Honing the Ubuntu Touch tablet interface will be the “focus” of Ubuntu’s development activities over the next 6 months.
For April 2014′s release of Ubuntu 14.04 LTS, Canonical are aiming to release version 1.0 of the Ubuntu for Tablets for the Nexus 7 and 10 hardware.
Ubuntu Touch images are already available for both tablets but lack support for hardware features like camera and sensors. Similarly, both the UI and Mir, the display server, lack tablet-specific optimisations.
Work on improving ‘side-stage’, the Windows 8-like feature for running two applications on screen side-by-side, will also get underway. To make use of this, many of Ubuntu’s core apps will be adapted to become “convergent” – better able to make use of larger screens and tablet workflows.
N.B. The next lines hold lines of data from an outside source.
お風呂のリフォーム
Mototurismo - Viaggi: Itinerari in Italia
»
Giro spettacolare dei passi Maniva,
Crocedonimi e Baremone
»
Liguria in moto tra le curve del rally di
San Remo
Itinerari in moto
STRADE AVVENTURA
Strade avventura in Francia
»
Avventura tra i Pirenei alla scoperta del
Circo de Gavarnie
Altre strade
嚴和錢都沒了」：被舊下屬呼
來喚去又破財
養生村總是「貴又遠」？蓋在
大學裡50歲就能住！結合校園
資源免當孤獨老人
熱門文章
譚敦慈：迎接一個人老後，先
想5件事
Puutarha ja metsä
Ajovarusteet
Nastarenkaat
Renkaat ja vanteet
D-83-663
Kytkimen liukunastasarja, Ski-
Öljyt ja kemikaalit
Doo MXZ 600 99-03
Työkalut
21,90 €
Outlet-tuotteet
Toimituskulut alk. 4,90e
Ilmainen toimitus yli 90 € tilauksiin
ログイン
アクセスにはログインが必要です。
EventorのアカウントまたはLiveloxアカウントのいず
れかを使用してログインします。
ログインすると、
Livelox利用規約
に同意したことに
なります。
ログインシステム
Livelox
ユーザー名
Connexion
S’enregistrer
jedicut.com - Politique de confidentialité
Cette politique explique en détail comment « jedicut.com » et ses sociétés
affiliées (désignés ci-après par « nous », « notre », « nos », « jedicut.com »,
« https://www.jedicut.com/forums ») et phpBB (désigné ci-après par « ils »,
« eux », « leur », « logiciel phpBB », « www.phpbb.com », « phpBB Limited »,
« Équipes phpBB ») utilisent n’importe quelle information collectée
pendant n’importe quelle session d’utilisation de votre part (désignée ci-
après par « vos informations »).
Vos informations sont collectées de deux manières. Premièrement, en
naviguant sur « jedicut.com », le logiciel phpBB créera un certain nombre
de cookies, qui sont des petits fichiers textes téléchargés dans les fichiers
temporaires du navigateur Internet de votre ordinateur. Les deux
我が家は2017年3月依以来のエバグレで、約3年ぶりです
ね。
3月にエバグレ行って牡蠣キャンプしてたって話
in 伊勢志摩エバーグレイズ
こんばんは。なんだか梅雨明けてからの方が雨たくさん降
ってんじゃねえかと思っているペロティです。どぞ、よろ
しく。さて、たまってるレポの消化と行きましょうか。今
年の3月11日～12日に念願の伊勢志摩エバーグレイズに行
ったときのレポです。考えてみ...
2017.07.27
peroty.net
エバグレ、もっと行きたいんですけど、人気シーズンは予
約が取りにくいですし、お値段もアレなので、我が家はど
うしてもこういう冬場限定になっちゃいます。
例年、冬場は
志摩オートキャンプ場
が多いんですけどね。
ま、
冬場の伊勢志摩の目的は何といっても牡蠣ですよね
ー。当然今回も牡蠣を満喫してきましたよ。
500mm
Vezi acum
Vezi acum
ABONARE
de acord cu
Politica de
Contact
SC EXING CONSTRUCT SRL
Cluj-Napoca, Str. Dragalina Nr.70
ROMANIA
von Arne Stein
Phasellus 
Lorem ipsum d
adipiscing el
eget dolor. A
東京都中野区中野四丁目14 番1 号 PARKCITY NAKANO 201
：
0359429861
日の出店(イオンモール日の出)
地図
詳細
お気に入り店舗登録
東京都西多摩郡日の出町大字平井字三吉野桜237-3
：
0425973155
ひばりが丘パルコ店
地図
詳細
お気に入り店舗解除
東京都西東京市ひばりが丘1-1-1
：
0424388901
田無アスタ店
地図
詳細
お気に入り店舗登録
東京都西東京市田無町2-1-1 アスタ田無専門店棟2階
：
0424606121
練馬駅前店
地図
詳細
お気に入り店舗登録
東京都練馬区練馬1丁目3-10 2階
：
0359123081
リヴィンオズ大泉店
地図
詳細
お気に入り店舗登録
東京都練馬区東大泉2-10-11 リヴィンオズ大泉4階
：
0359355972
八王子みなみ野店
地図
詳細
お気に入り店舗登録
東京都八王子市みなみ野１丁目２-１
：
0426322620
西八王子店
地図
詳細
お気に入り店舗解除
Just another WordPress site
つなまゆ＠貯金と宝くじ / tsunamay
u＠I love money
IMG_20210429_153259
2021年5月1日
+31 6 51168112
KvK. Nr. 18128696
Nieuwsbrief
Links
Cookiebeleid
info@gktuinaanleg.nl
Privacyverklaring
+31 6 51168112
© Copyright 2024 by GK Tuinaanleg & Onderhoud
Several apps will also be redesigned.
Canonical Community Manager Jono Bacon says that ‘press, carriers and OEMs‘ are ‘excited’ by the tablet OS story, adding that tablets are “easy…for people to ship” due to the need to pass through fewer regulatory checks and certifications.
With no major carriers or OEMs yet to signal plans to adopt Ubuntu Phone, Canonical’s mobile plans may fare better on tablets. The cost to market is lower, with small computer resellers able to buy and import no-brand tablets from abroad and install the OS themselves.
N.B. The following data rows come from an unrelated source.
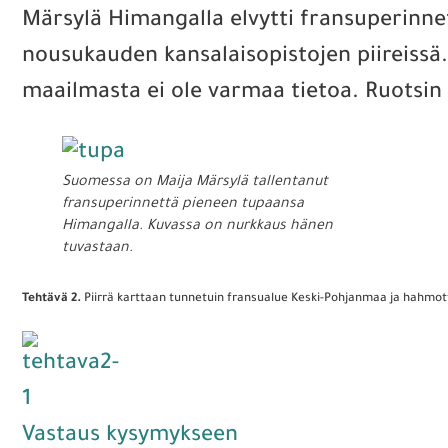
Märsylä Himangalla elvytti fransuperinnet
nousukauden kansalaisopistojen piireissä
maailmasta ei ole varmaa tietoa. Ruotsin T
Suomessa on Maija Märsylä tallentanut
fransuperinnettä pieneen tupaansa
Himangalla. Kuvassa on nurkkaus hänen
tuvastaan.
Tehtävä 2.
Piirrä karttaan tunnetuin fransualue Keski-Pohjanmaa ja hahmottele
Vastaus kysymykseen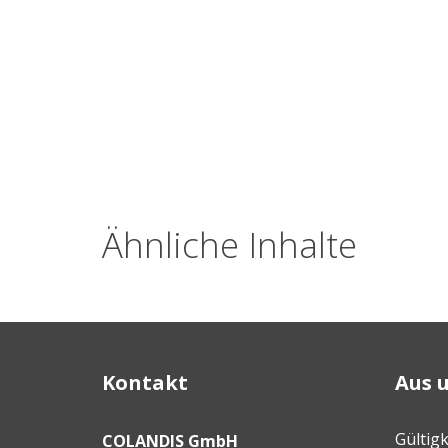
Ähnliche Inhalte
Kontakt
Aus 
Gültigk
COLANDIS GmbH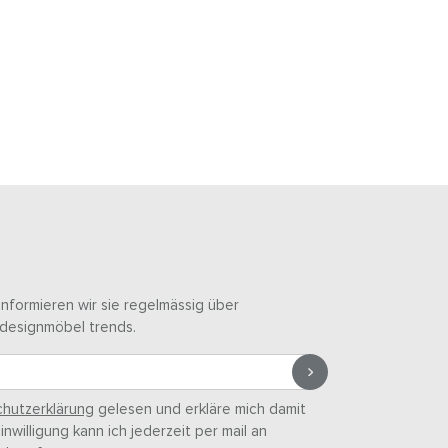
informieren wir sie regelmässig über
designmöbel trends.
hutzerklärung
gelesen und erkläre mich damit
nwilligung kann ich jederzeit per mail an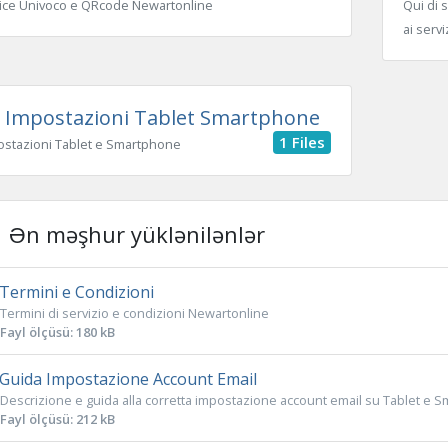
ice Univoco e QRcode Newartonline
Qui di s
ai serv
Impostazioni Tablet Smartphone
1 Files
ostazioni Tablet e Smartphone
Ən məşhur yüklənilənlər
Termini e Condizioni
Termini di servizio e condizioni Newartonline
Fayl ölçüsü: 180 kB
Guida Impostazione Account Email
Descrizione e guida alla corretta impostazione account email su Tablet e 
Fayl ölçüsü: 212 kB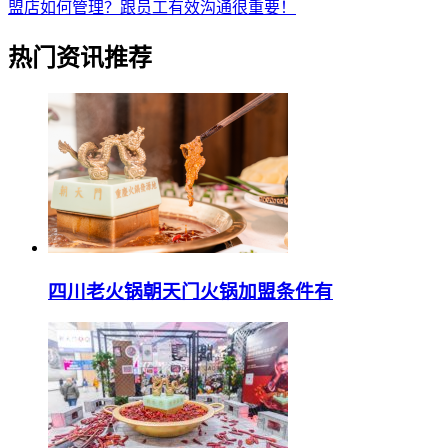
盟店如何管理？跟员工有效沟通很重要！
热门资讯推荐
四川老火锅朝天门火锅加盟条件有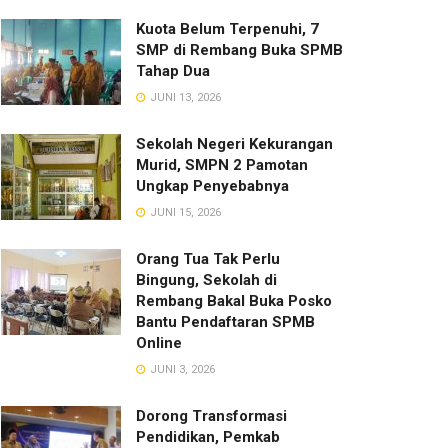
Kuota Belum Terpenuhi, 7
SMP di Rembang Buka SPMB
Tahap Dua
JUNI 13, 2026
Sekolah Negeri Kekurangan
Murid, SMPN 2 Pamotan
Ungkap Penyebabnya
JUNI 15, 2026
Orang Tua Tak Perlu
Bingung, Sekolah di
Rembang Bakal Buka Posko
Bantu Pendaftaran SPMB
Online
JUNI 3, 2026
Dorong Transformasi
Pendidikan, Pemkab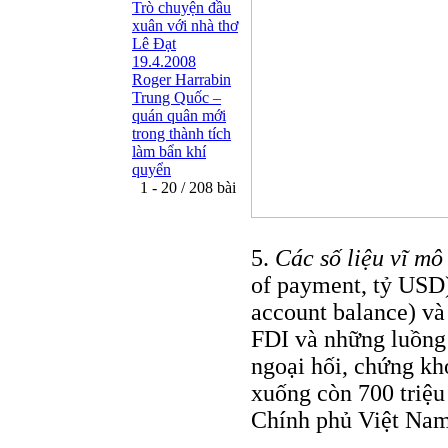
Trò chuyện đầu
xuân với nhà thơ
Lê Đạt
19.4.2008
Roger Harrabin
Trung Quốc –
quán quân mới
trong thành tích
làm bẩn khí
quyển
1 - 20 / 208 bài
5.
Các số liệu vĩ mô
of payment, tỷ USD)
account balance) và
FDI và những luồng
ngoại hối, chứng k
xuống còn 700 triệu
Chính phủ Việt Nam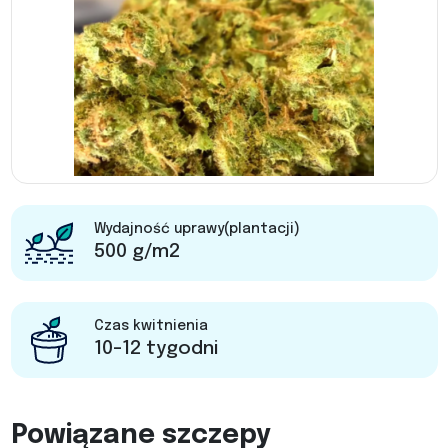
Wydajność uprawy(plantacji)
500 g/m2
Czas kwitnienia
10-12 tygodni
Powiązane szczepy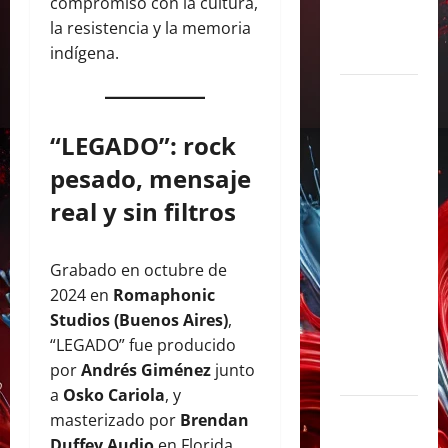
con un
compromiso con la cultura,
show
la resistencia y la memoria
histórico
indígena.
Juliana
Gattas
“LEGADO”: rock
abre un
nuevo
pesado, mensaje
capítulo
real y sin filtros
con «Soy
Así», su
Grabado en octubre de
flamante
2024 en
Romaphonic
sencillo
Studios (Buenos Aires)
,
producido
“LEGADO” fue producido
por Alex
por
Andrés Giménez
junto
Anwandter
a
Osko Cariola
, y
Maxi
masterizado por
Brendan
Espíndola
Duffey Audio
en Florida,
Emulator, Phone 1.5 & New-Look Apps
While the push on the Tablet front will, Bacon says, command ‘a big chunk of focus’ this cycle, it’s not the only effort getting underway.
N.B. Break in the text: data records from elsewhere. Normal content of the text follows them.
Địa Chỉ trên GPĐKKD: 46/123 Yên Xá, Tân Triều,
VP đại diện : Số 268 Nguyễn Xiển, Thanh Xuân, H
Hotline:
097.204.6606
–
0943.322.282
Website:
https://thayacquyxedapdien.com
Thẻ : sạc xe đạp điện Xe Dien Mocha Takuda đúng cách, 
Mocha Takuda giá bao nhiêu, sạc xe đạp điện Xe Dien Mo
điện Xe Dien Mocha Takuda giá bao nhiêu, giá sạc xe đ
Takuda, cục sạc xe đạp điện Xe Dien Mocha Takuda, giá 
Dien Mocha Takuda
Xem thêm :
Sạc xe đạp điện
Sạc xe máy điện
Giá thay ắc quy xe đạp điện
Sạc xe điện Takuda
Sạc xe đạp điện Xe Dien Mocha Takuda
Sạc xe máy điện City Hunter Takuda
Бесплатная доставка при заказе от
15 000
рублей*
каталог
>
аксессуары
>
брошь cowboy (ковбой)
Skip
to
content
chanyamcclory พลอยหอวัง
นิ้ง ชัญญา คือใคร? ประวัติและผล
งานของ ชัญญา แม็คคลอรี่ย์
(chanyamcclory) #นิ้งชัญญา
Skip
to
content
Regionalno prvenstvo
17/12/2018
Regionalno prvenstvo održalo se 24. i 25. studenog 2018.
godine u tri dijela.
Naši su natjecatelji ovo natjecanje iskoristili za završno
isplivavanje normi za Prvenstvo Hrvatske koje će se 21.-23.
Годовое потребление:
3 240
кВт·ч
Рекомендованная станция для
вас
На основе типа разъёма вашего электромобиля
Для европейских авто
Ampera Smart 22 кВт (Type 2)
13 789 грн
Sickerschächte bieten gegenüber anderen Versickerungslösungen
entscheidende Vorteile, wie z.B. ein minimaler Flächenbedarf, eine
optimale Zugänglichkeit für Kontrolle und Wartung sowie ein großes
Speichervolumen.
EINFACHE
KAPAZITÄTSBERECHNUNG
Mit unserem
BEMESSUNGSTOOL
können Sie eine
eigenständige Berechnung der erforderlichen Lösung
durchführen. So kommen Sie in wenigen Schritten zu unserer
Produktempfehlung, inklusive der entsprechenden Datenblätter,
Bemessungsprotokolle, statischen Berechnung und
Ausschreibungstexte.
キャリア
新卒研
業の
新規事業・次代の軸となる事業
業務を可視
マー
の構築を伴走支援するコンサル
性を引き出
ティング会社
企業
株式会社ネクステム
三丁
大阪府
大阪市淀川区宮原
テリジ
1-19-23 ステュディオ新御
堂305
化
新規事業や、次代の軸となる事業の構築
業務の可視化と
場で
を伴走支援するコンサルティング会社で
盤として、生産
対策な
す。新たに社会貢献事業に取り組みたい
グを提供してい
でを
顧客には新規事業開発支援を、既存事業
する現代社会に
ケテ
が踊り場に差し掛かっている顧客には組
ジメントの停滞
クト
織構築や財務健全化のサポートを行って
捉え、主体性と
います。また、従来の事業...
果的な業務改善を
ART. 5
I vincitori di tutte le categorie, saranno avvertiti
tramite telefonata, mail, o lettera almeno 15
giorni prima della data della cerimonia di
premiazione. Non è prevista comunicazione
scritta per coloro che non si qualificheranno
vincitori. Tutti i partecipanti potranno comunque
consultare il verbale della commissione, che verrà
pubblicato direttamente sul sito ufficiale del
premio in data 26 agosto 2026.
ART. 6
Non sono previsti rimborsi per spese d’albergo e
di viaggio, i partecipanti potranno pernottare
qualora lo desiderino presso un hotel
Work on adding an emulator to the Ubuntu SDK is ongoing. The goal is to allow developers lacking reference hardware the ability to test and iterate their apps within the Ubuntu Touch framework.
Ubuntu Phone 1.5
Ubuntu for Phones will reach version 1.5 in April next year. This milestone will feature improvements to the OS, including limits on the amount of memory apps can access and battery life optimisations.
Other key aspects, like vibration support, a way to shutdown and restart the phone, app ratings, reviews and purchases, etc, will also feature. So too will a set of ‘expanded scopes’ featuring refinements to the way results are displayed and filtered.
Ubuntu Desktop
The Ubuntu desktop is unlikely to see any major changes this cycle, with Unity 7 remaining in ‘maintenance mode’.
The aim is to offer a preview session of Unity 8 (not desktop optimised) running on Mir as a login option in 14.04 LTS.
Full desktop convergence is not planned until nearer Ubuntu 14.10, due October 2014. Even then this is only a goal. The sheer undertaking involved in tailoring Unity 8 and Mir for desktop use may see it pushed back to Ubuntu 15.04.